TASK TO CARRY OUT
Word for word, return the lines below from the first through the line that has "Page size: 2001x1125.", dropping the pictures.

DATA FOR ANALYSIS

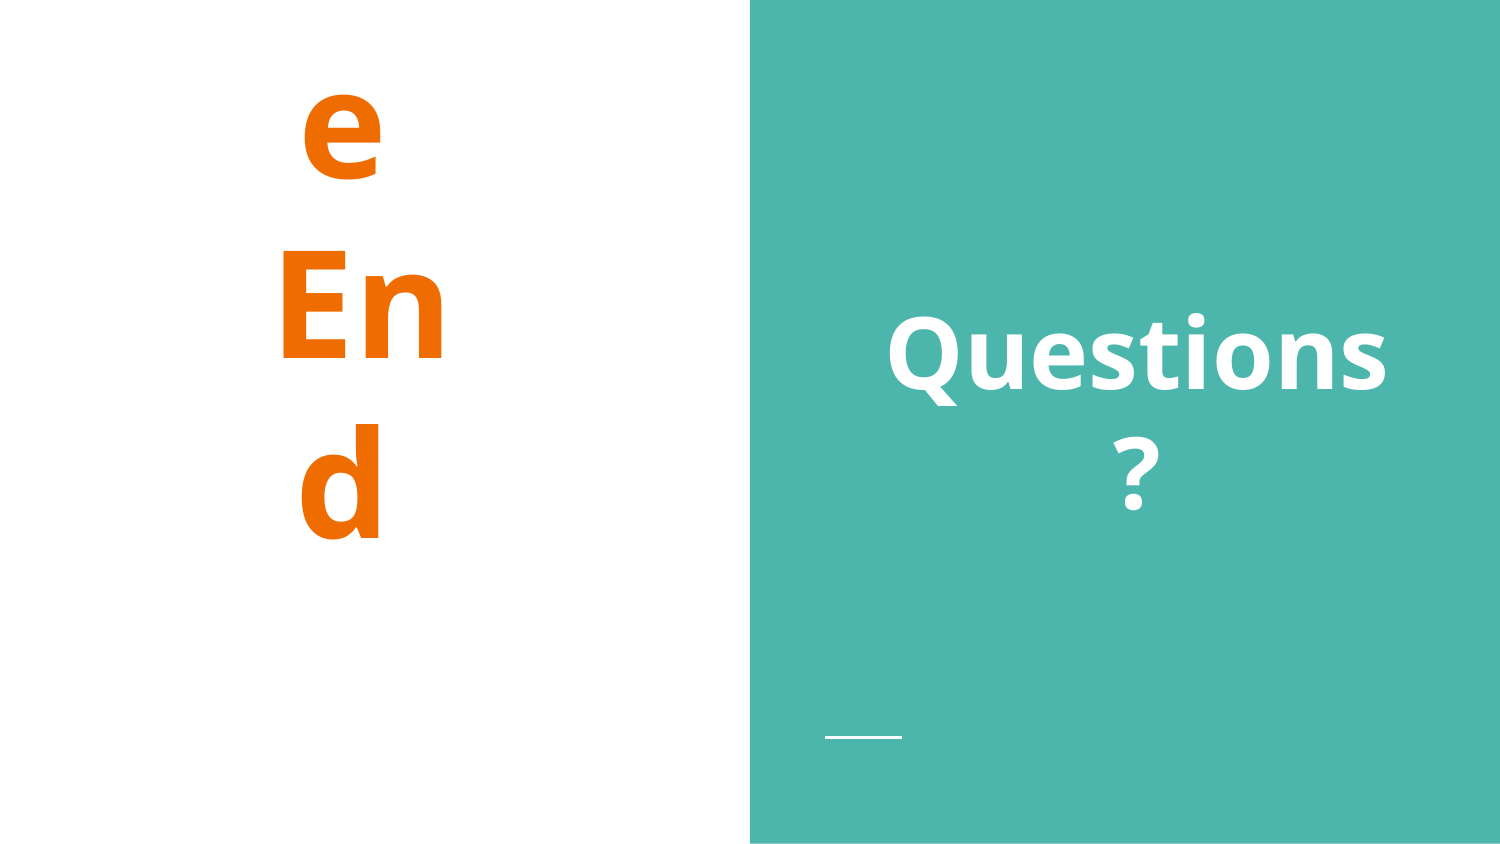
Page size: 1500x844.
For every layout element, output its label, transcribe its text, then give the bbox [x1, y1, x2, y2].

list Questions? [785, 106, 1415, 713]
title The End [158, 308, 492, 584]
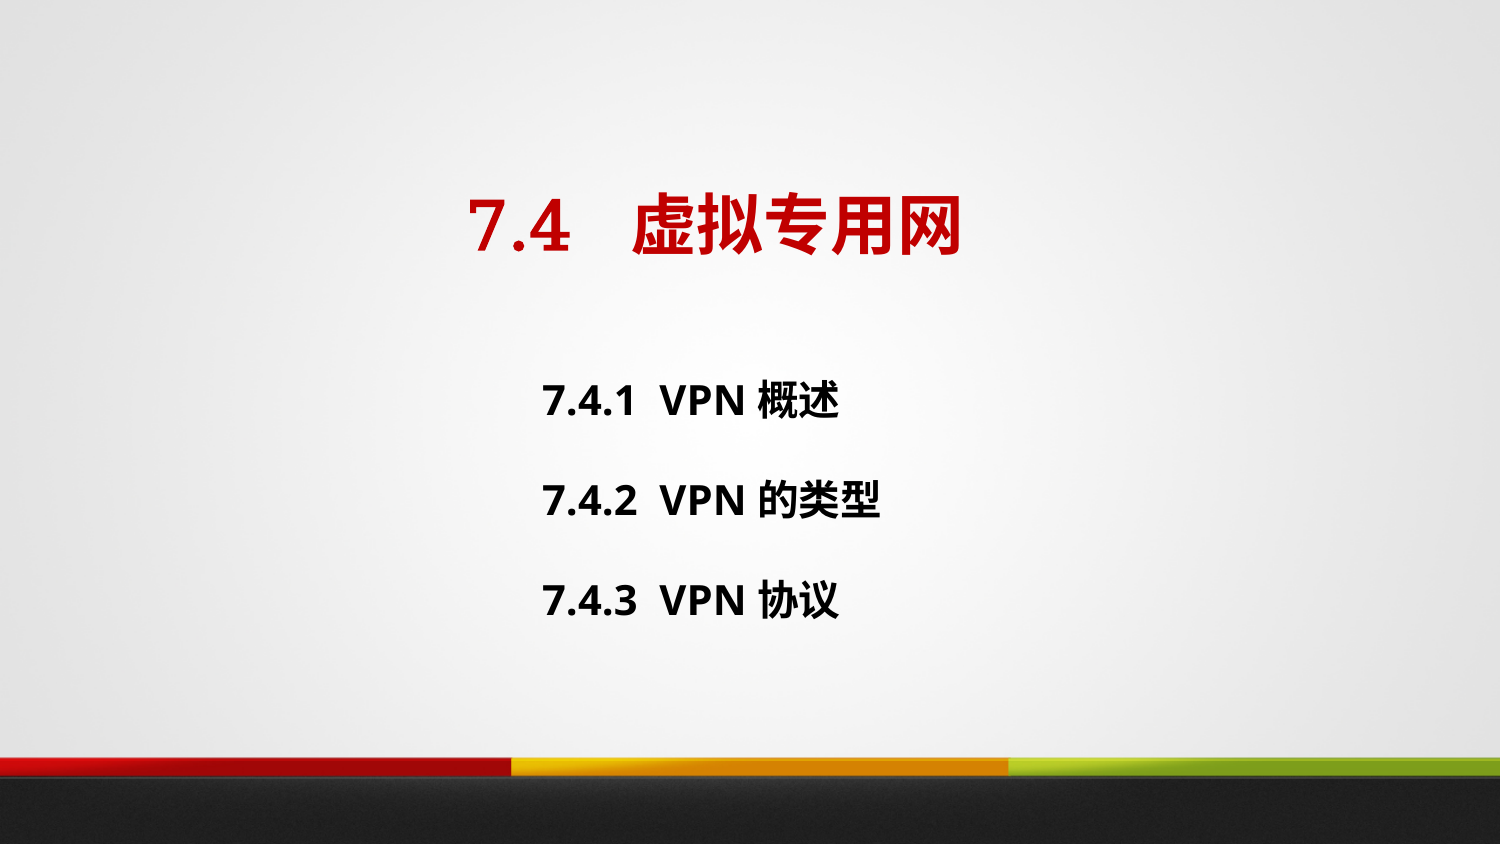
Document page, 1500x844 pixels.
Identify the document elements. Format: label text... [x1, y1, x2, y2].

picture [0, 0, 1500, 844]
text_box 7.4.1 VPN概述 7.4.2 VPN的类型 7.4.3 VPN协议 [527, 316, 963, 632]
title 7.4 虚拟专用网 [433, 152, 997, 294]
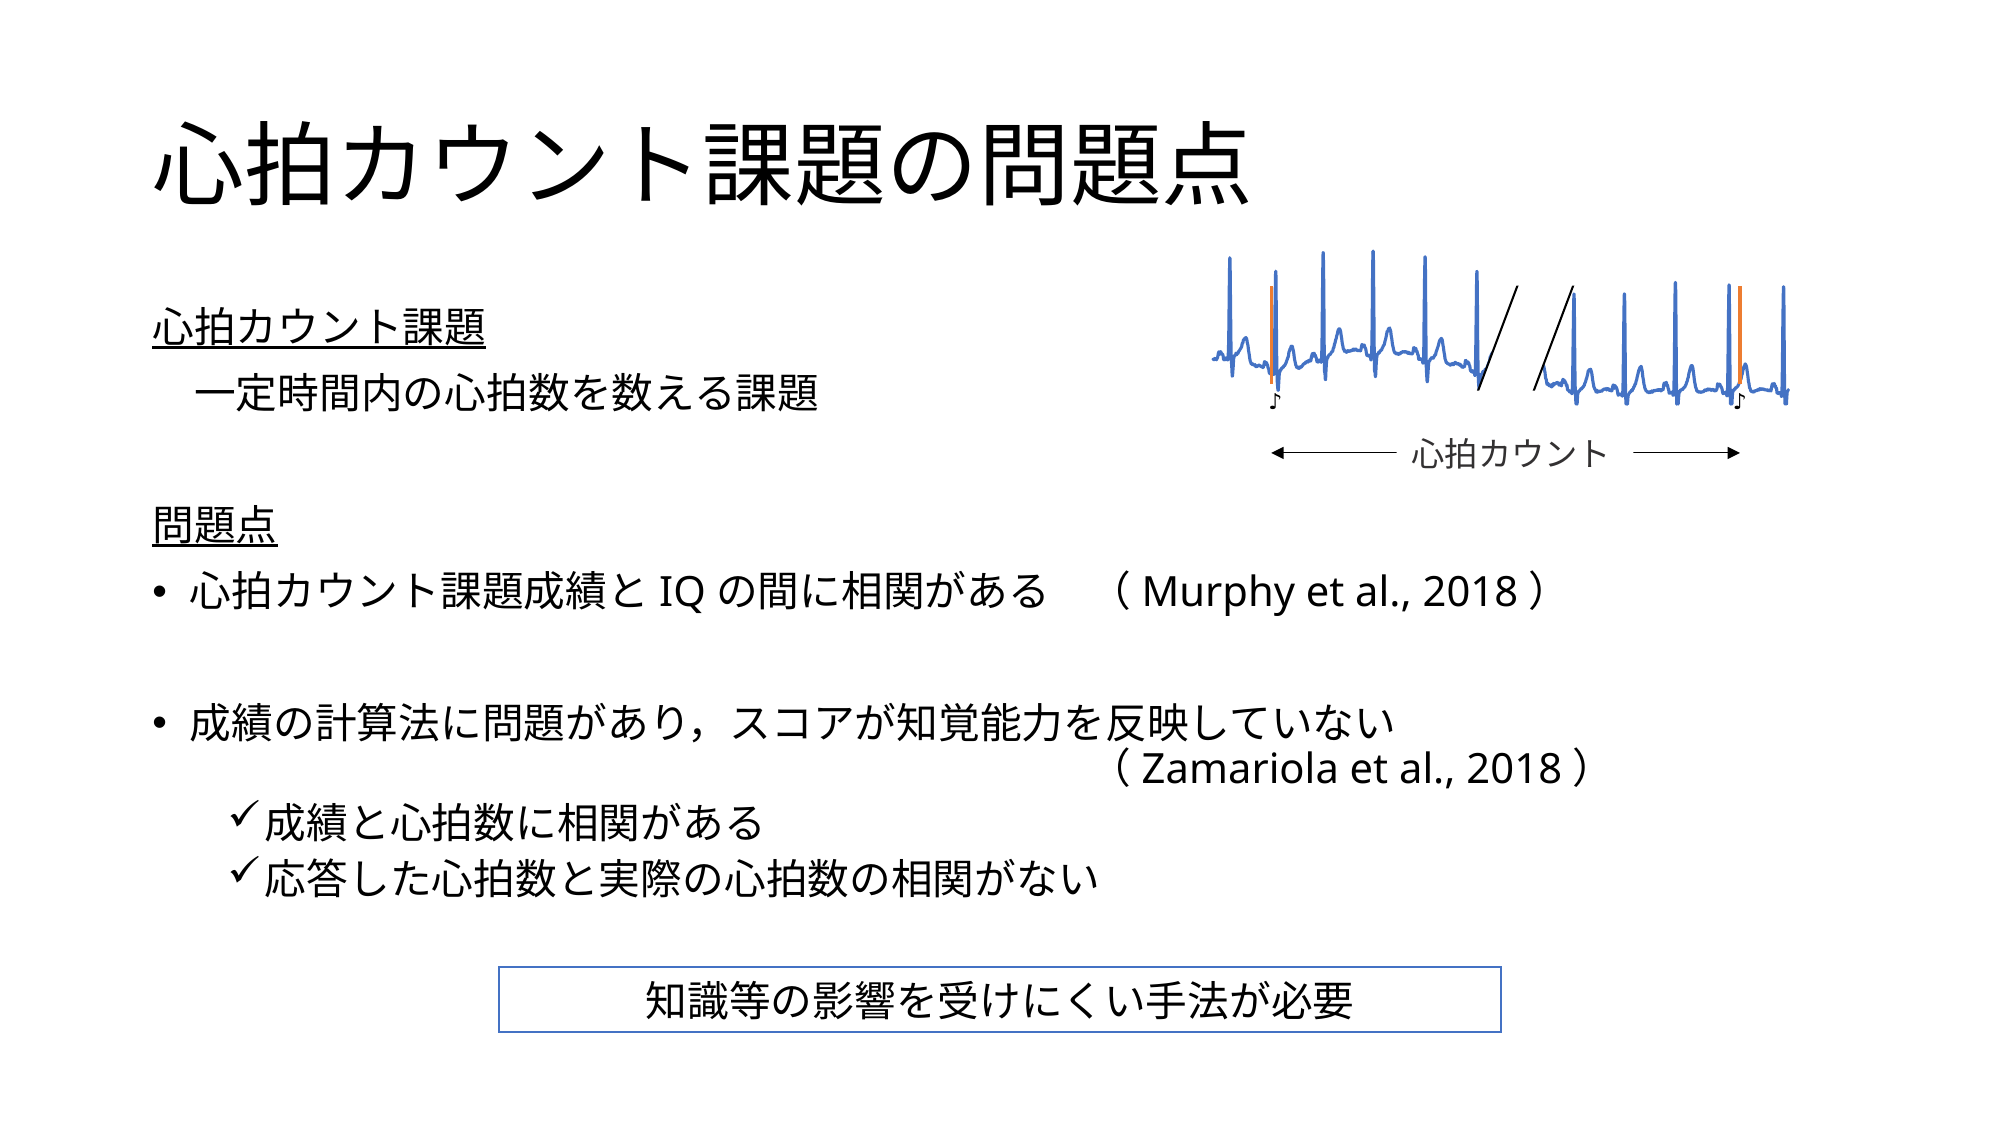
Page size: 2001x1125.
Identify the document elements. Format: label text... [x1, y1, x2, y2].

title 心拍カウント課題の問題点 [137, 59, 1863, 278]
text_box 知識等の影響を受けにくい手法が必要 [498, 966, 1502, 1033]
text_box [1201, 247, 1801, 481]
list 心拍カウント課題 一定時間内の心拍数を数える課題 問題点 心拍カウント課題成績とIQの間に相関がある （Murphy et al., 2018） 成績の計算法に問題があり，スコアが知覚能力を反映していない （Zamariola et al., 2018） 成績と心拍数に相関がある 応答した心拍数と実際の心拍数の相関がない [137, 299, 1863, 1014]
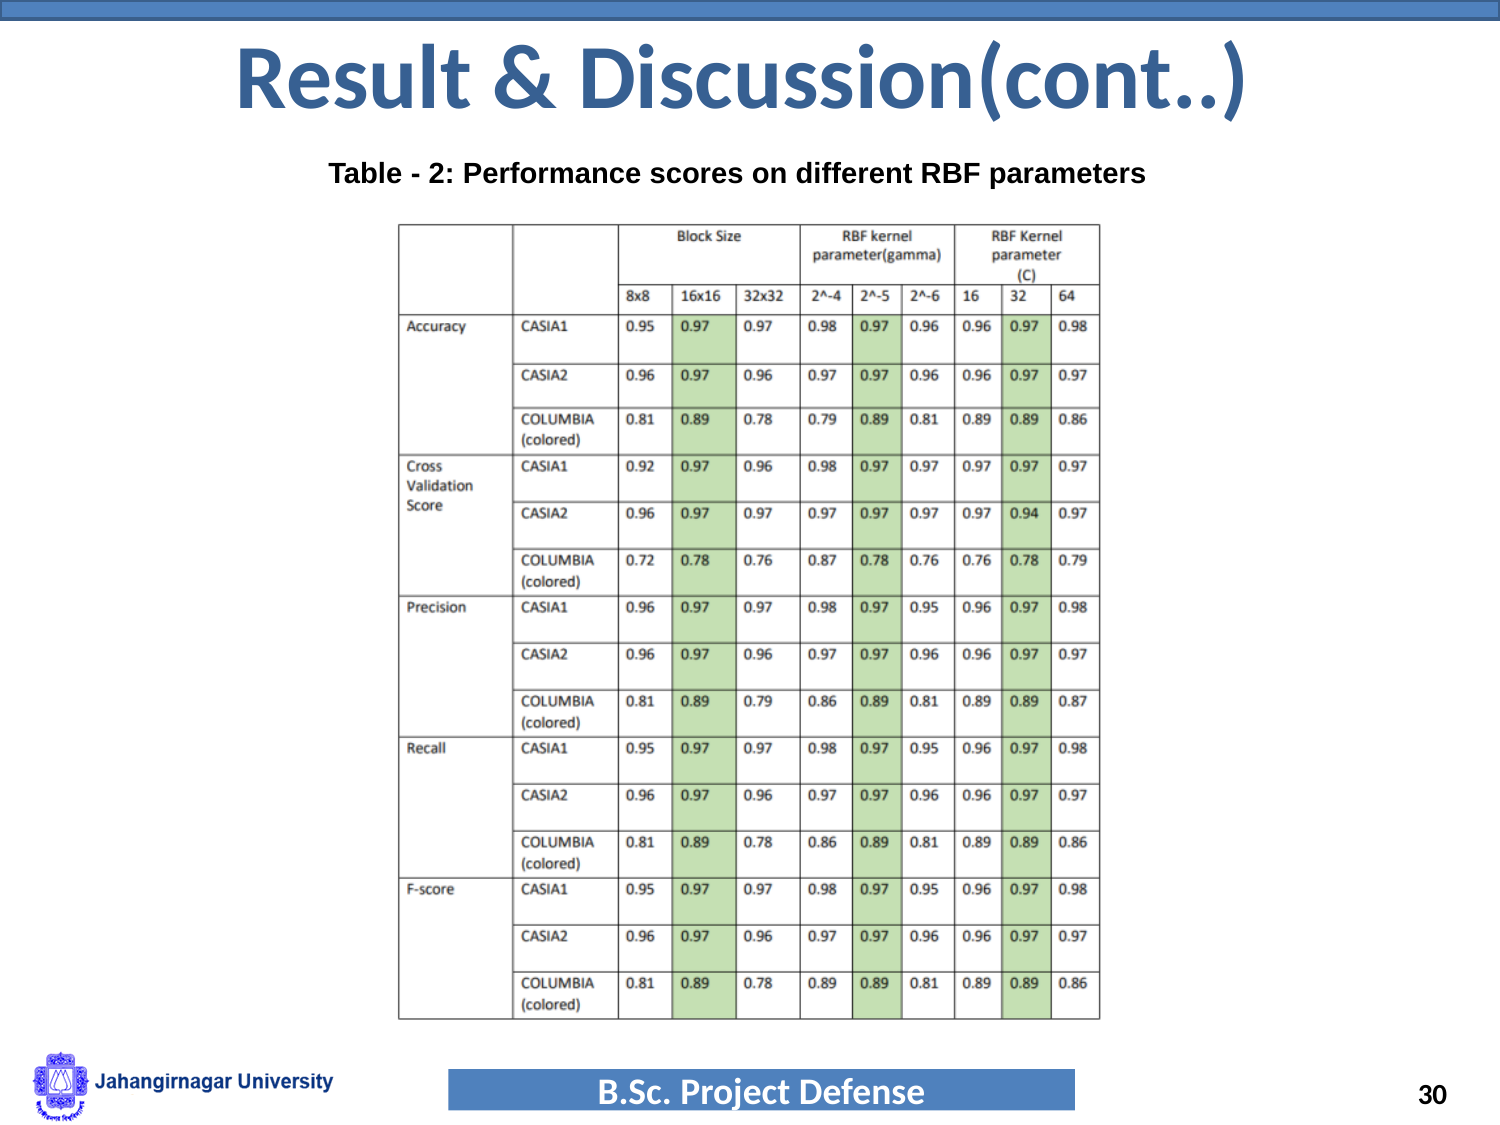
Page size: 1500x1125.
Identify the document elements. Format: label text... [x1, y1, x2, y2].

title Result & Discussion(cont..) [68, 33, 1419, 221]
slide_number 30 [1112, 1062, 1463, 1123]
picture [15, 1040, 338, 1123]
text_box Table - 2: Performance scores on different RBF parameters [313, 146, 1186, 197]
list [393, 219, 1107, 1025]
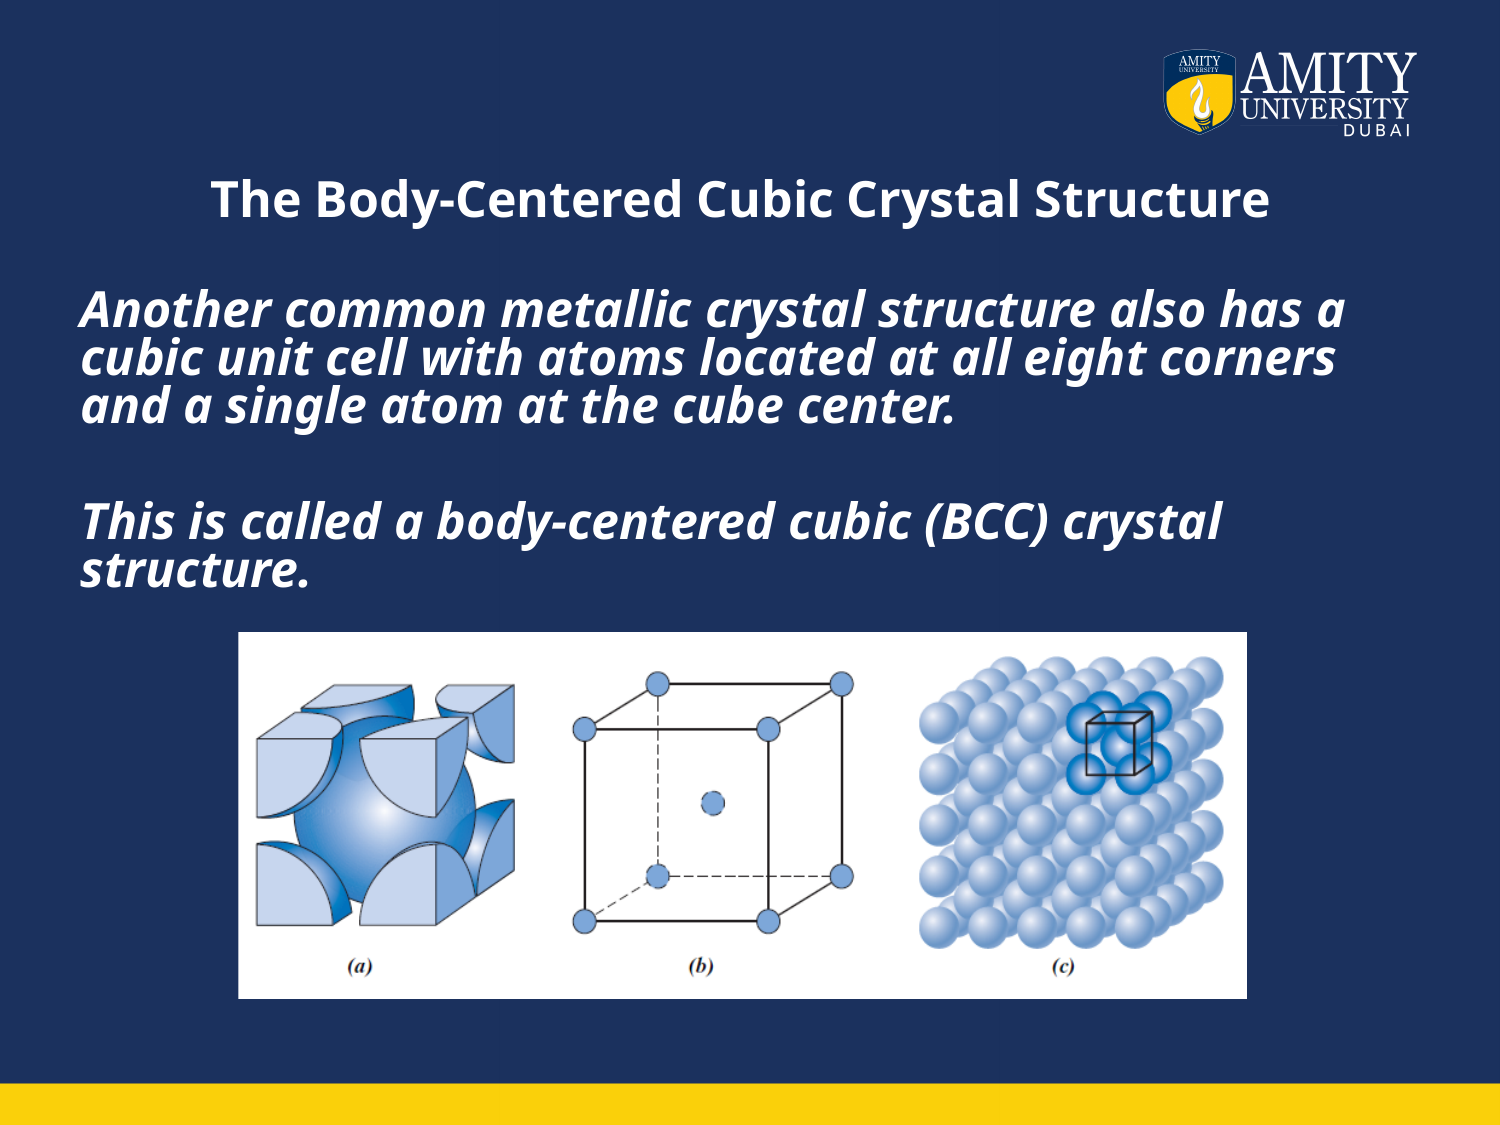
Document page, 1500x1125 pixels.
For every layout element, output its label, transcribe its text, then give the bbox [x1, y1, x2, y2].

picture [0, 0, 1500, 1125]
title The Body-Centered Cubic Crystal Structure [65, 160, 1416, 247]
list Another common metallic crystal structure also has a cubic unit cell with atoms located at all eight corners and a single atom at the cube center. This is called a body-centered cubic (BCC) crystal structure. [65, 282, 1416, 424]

RESPONSE AREA
Page size: 1500x844.
For every layout element, output its label, transcribe its text, then give the bbox [x1, y1, x2, y2].

list Questions? [785, 106, 1415, 713]
title The End [158, 308, 492, 584]
Document page, 1500x844 pixels.
Identify the document elements. Format: label text... [x1, y1, x2, y2].

picture [0, 0, 1500, 844]
text_box 7.4.1 VPN概述 7.4.2 VPN的类型 7.4.3 VPN协议 [527, 316, 963, 632]
title 7.4 虚拟专用网 [433, 152, 997, 294]
Page size: 2001x1125.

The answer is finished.